## [Your assignment]
Print the data below exactly, but only the lines from the one containing "right knee: (18, 322, 11)" down to the one containing "right hip: (479, 304, -10)", inclusive.

## [Entries supplied]
■ ■ ■

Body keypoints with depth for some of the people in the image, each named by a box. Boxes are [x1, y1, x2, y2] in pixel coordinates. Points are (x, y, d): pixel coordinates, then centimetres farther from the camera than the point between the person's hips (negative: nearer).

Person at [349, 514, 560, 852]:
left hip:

■ ■ ■

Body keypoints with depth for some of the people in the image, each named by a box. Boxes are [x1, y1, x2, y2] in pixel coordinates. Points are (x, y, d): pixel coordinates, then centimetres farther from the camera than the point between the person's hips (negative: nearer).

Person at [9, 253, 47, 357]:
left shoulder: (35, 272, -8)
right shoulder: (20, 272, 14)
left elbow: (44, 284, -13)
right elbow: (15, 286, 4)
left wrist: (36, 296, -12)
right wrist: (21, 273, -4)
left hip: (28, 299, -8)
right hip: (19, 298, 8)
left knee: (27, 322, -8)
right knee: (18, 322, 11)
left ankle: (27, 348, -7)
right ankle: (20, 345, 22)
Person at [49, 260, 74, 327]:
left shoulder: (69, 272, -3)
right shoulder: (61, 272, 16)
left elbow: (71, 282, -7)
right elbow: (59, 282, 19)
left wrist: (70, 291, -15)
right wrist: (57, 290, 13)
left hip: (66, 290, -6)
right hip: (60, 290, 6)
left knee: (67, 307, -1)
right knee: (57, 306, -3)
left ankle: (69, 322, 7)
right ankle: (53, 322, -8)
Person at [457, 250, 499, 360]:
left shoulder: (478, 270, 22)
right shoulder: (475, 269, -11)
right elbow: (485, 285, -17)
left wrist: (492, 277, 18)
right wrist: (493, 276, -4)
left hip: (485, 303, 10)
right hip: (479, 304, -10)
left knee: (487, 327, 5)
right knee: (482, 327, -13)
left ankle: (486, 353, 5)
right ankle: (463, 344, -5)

■ ■ ■

## [Answer section]
right knee: (18, 322, 11)
left ankle: (27, 348, -7)
right ankle: (20, 345, 22)
Person at [49, 260, 74, 327]:
left shoulder: (69, 272, -3)
right shoulder: (61, 272, 16)
left elbow: (71, 282, -7)
right elbow: (59, 282, 19)
left wrist: (70, 291, -15)
right wrist: (57, 290, 13)
left hip: (66, 290, -6)
right hip: (60, 290, 6)
left knee: (67, 307, -1)
right knee: (57, 306, -3)
left ankle: (69, 322, 7)
right ankle: (53, 322, -8)
Person at [457, 250, 499, 360]:
left shoulder: (478, 270, 22)
right shoulder: (475, 269, -11)
right elbow: (485, 285, -17)
left wrist: (492, 277, 18)
right wrist: (493, 276, -4)
left hip: (485, 303, 10)
right hip: (479, 304, -10)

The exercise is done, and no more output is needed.